Nella reggia, il 29 aprile del 1945, fu firmata la resa delle forze armate tedesche dislocate in Italia e nel Mediterraneo e, il 20 giugno, il governo presieduto da Ferruccio Parri, giusto in tempo per cadere (preannunciando certi aspetti dell’avvenire italiano), s’era impegnato a convocare l’assemblea che avrebbe definito il volto del nuovo Paese. Nel giro di pochi mesi il battagliero protagonismo dei partiti antifascisti spianò la strada al compromesso ed agli equilibrismi che segnarono la riforma dello Stato. La defascistizzazione della pubblica amministrazione e l’epurazione dei soggetti maggiormente compromessi con la dittatura, poi, fallì del tutto e gran parte dei quadri dirigenti e della magistratura operanti durante il fascismo venne reintegrata nelle sue funzioni, generando una contraddizione strutturale del sistema italiano in bilico tra l’aria di rinnovamento ed il funzionamento conservatore e tendenzialmente autoritario degli apparati dello Stato.

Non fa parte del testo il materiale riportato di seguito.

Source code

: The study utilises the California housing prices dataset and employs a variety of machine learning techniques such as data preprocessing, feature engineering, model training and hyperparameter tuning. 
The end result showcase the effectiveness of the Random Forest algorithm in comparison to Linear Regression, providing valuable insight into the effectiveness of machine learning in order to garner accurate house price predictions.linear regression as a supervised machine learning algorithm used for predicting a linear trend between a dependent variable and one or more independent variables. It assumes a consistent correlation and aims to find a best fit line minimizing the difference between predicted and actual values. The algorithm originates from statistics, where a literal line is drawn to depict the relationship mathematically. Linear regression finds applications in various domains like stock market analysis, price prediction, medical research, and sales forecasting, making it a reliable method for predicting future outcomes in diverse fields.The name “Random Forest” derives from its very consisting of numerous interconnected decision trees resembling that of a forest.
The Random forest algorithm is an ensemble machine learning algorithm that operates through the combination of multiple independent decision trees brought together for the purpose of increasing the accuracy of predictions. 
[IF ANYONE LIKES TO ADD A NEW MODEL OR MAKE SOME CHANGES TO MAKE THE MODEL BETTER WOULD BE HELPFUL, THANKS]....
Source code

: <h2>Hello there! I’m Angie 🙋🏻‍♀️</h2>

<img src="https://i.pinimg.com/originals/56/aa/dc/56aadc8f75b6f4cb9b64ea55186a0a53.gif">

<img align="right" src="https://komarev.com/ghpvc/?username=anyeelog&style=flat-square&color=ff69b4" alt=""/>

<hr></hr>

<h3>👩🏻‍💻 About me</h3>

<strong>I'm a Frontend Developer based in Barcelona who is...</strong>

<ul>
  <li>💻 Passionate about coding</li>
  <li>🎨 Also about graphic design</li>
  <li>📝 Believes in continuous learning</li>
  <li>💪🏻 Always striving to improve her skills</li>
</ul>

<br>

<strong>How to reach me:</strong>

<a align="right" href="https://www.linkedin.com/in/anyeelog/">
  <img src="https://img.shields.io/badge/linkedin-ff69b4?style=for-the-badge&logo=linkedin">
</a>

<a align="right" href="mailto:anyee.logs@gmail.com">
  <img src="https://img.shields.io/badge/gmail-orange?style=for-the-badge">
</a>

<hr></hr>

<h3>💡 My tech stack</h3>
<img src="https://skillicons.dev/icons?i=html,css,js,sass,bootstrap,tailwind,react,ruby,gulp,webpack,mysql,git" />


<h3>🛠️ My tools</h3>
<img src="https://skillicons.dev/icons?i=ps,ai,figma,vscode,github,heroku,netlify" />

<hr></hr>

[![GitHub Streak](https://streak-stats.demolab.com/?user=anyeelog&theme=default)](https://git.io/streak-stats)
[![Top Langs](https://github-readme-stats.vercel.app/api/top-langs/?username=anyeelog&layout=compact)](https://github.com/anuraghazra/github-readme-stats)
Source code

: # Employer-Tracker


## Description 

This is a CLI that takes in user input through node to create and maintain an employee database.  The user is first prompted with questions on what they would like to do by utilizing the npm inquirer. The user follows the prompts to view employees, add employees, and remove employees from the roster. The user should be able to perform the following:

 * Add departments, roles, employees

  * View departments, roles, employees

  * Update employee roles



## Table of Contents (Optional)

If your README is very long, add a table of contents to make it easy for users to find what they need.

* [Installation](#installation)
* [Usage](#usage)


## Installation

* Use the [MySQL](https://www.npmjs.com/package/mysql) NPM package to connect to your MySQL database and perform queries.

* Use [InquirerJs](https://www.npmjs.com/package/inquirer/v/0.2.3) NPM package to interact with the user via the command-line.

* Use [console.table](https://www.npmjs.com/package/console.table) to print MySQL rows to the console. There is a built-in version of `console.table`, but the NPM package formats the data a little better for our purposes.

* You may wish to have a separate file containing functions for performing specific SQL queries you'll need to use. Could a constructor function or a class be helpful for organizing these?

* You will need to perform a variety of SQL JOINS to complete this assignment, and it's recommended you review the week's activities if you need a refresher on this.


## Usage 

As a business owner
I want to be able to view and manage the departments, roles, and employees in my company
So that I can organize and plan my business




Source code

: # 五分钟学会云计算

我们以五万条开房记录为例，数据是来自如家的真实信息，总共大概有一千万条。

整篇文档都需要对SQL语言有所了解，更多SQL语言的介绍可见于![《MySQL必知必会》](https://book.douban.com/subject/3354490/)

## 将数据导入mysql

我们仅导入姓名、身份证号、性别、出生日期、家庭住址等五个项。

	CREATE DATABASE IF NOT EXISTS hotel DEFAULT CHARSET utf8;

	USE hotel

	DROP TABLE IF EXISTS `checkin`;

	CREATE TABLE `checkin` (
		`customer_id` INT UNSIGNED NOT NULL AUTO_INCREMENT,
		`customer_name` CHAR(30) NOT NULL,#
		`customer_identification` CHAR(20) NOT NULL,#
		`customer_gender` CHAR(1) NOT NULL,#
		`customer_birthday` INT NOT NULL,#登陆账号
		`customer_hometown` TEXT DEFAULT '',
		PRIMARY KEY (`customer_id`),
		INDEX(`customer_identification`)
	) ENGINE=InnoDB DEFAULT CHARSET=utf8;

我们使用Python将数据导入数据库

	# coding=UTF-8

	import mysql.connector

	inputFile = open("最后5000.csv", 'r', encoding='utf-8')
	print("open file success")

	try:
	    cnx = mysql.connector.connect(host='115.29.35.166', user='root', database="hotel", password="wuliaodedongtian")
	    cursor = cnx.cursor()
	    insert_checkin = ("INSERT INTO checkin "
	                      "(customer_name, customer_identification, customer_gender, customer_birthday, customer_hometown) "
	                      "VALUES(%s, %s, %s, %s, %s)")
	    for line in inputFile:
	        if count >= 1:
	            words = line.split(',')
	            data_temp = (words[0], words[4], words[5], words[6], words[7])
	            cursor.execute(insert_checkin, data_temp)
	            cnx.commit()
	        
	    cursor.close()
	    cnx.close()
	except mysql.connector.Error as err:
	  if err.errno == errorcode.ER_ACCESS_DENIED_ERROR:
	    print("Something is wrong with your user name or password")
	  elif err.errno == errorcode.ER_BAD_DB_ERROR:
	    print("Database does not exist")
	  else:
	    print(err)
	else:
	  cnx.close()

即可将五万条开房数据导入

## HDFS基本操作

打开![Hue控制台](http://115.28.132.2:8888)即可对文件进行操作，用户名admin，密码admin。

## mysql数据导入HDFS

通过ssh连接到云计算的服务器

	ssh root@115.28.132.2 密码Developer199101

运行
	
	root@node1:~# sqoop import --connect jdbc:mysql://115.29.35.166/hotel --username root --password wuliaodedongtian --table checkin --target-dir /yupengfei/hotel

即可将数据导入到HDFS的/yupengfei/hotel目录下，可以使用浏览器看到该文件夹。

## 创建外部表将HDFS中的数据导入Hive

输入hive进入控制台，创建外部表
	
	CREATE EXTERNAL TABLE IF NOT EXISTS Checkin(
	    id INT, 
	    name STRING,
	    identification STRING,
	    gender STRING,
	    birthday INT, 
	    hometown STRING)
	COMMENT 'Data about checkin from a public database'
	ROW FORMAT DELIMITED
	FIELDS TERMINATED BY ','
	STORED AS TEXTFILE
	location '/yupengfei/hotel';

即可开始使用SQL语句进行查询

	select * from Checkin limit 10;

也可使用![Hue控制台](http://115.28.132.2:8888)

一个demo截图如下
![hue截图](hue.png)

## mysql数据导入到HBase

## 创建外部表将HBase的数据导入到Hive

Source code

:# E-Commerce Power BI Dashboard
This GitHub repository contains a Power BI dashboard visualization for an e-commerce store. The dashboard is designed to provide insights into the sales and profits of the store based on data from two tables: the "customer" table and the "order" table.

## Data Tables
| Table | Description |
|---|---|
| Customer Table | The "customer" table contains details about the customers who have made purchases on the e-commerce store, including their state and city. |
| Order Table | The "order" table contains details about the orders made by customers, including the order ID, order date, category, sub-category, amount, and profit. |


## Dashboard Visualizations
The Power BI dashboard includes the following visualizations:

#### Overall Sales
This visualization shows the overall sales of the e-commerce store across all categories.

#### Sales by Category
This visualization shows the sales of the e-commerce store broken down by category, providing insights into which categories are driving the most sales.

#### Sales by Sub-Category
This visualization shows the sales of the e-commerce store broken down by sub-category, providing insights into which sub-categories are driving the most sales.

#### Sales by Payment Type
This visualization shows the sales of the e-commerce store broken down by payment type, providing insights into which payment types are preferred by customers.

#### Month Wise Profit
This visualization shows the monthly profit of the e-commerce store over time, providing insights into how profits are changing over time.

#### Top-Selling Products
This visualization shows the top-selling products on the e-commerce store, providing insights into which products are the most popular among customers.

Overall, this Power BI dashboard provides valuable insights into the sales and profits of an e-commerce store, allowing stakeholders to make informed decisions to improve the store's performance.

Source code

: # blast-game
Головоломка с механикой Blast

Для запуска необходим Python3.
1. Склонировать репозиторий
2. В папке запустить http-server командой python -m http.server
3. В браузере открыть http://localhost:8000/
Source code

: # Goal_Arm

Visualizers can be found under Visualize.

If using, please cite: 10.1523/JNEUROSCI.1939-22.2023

Caserta era stata liberata dai tedeschi il 5 ottobre 1943 e consegnata al governo italiano il 20 luglio del 1944 dagli Alleati che, nel frattempo, avevano designato commissario comunale l’ingegnere Luigi D’Onofrio, poi sostituito dal liberale Luigi Giaquinto. Su questa figura convennero anche i membri del Comitato di Liberazione Nazionale, il 18 maggio 1944, che lo designarono come sindaco. La giunta, però, da subito finì divisa da forti contrasti coi partiti comunista, socialista e d’azione che accusavano la controparte democristiana di disinteressarsi alla penuria di generi alimentari, all’inflazione ed alla disoccupazione. Altro grave problema era legato alla mancata derequisizione delle abitazioni civili in mano agli Alleati, che impediva la riapertura delle scuole, ma furono anche anni di rivolte popolari, alcune particolarmente tumultuose: nell’aversano bande armate assalivano convogli ferroviari per rubare beni americani; i comizi fornivano frequenti occasioni di parapiglia tra sostenitori di diversi schieramenti partitici; a Caserta, il 13 luglio del 1946, reduci di guerra invasero i locali della prefettura distruggendo il mobilio, gettandolo in piazza ed appiccandovi il fuoco. Imperversavano, in più, malattie come il vaiolo nei centri di Maddaloni, Arienzo, San Felice.

Tutto è analizzato da Paolo Franzese in “Caserta 1945. La Costituzione e la Repubblica”, volume di D’Amico Editore. L’autore ricompone i termini del dibattito politico, complesso e di transizione, intrecciando il piano nazionale a quello locale ed esaminando l’intero quadro delle tensioni politiche dei partiti di sinistra e della Democrazia Cristiana intorno all’opzione repubblicana ed alle sue forme. Il partito cattolico, guidato dall’avvocato Clemente Piscitelli, ex-popolare e oppositore del regime, costituì nella provincia di Caserta la formazione più consistente, contando ben sessantuno sezioni contro le cinquantasei del Partito comunista, e vide confluire nei suoi ranghi i vecchi esponenti del fascismo. Completa il testo la relazione dell’avvocato Giovanni Franzese ai giovani democristiani dell’estate del 1945, testimonianza di un periodo di entusiasmo, impegno e ricerca dei cardini politico-costituzionali dell’Italia uscita dalla Liberazione.